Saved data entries
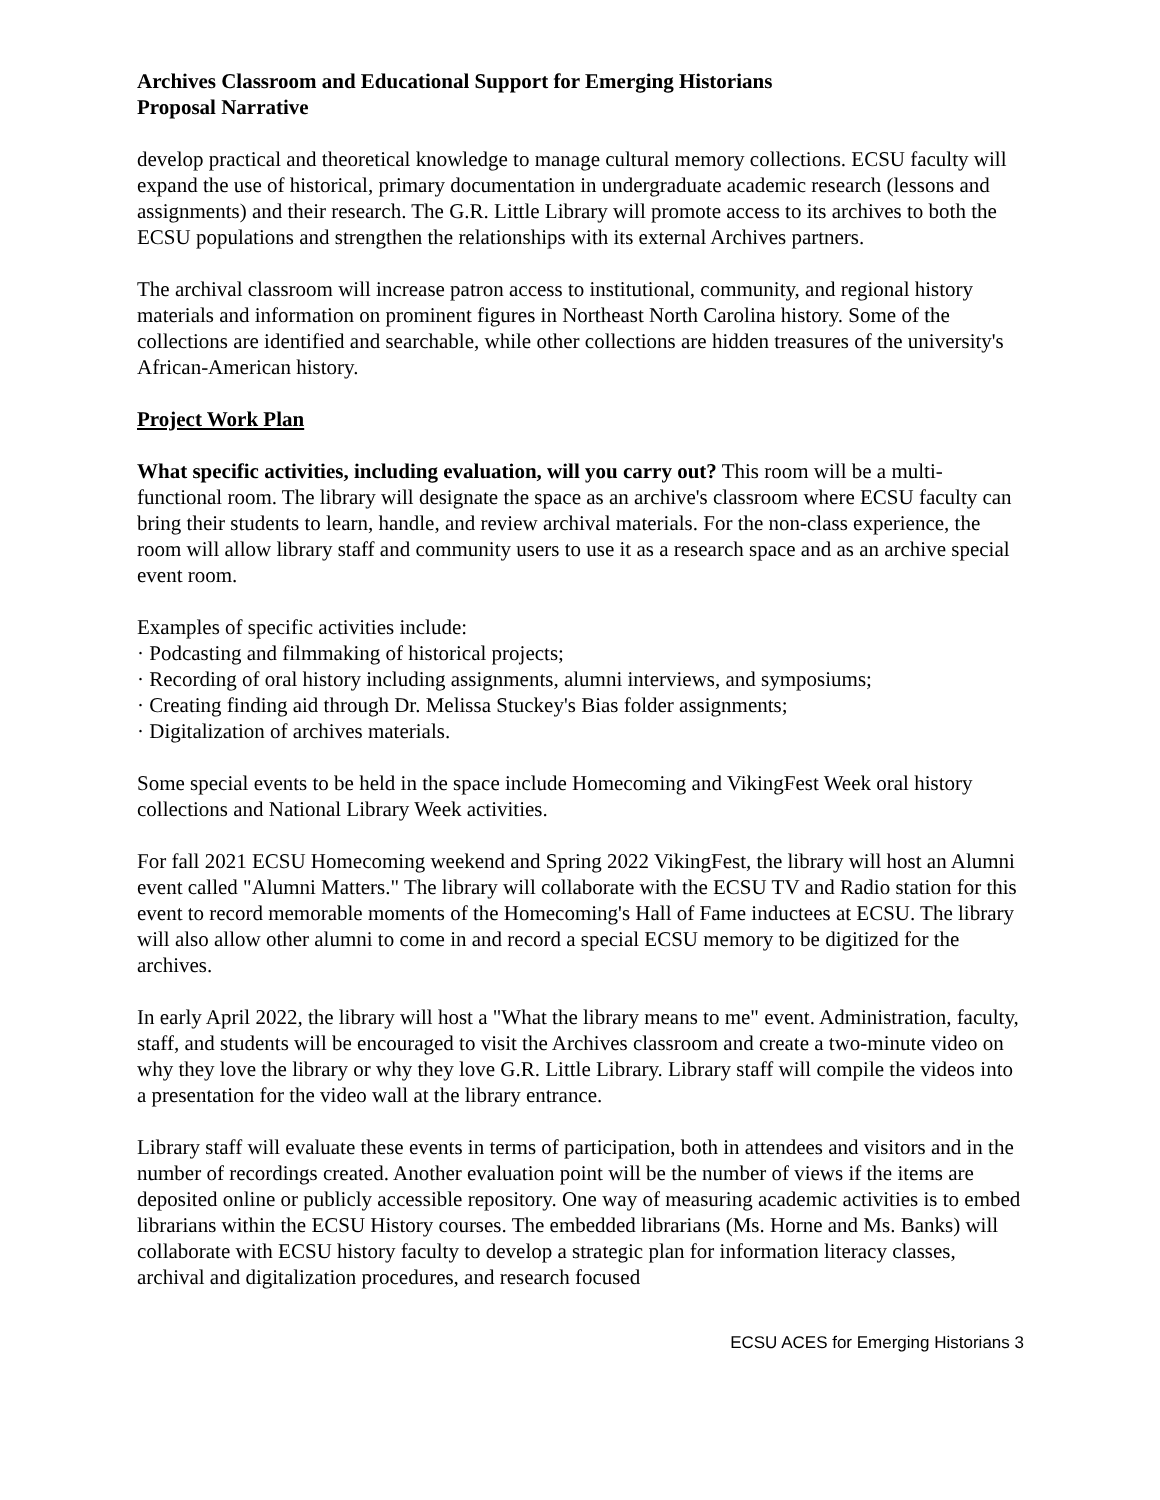Archives Classroom and Educational Support for Emerging Historians
Proposal Narrative
develop practical and theoretical knowledge to manage cultural memory collections. ECSU faculty will expand the use of historical, primary documentation in undergraduate academic research (lessons and assignments) and their research. The G.R. Little Library will promote access to its archives to both the ECSU populations and strengthen the relationships with its external Archives partners.
The archival classroom will increase patron access to institutional, community, and regional history materials and information on prominent figures in Northeast North Carolina history. Some of the collections are identified and searchable, while other collections are hidden treasures of the university's African-American history.
Project Work Plan
What specific activities, including evaluation, will you carry out? This room will be a multi-functional room. The library will designate the space as an archive's classroom where ECSU faculty can bring their students to learn, handle, and review archival materials. For the non-class experience, the room will allow library staff and community users to use it as a research space and as an archive special event room.
Examples of specific activities include:
· Podcasting and filmmaking of historical projects;
· Recording of oral history including assignments, alumni interviews, and symposiums;
· Creating finding aid through Dr. Melissa Stuckey's Bias folder assignments;
· Digitalization of archives materials.
Some special events to be held in the space include Homecoming and VikingFest Week oral history collections and National Library Week activities.
For fall 2021 ECSU Homecoming weekend and Spring 2022 VikingFest, the library will host an Alumni event called "Alumni Matters." The library will collaborate with the ECSU TV and Radio station for this event to record memorable moments of the Homecoming's Hall of Fame inductees at ECSU. The library will also allow other alumni to come in and record a special ECSU memory to be digitized for the archives.
In early April 2022, the library will host a "What the library means to me" event. Administration, faculty, staff, and students will be encouraged to visit the Archives classroom and create a two-minute video on why they love the library or why they love G.R. Little Library. Library staff will compile the videos into a presentation for the video wall at the library entrance.
Library staff will evaluate these events in terms of participation, both in attendees and visitors and in the number of recordings created. Another evaluation point will be the number of views if the items are deposited online or publicly accessible repository. One way of measuring academic activities is to embed librarians within the ECSU History courses. The embedded librarians (Ms. Horne and Ms. Banks) will collaborate with ECSU history faculty to develop a strategic plan for information literacy classes, archival and digitalization procedures, and research focused
ECSU ACES for Emerging Historians 3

__Task statement__:
Please repeat exactly the data above from its first line to the line that contains "Proposal Narrative", inclusive, and leave every picture out.

__Answer to this task__:
Archives Classroom and Educational Support for Emerging Historians
Proposal Narrative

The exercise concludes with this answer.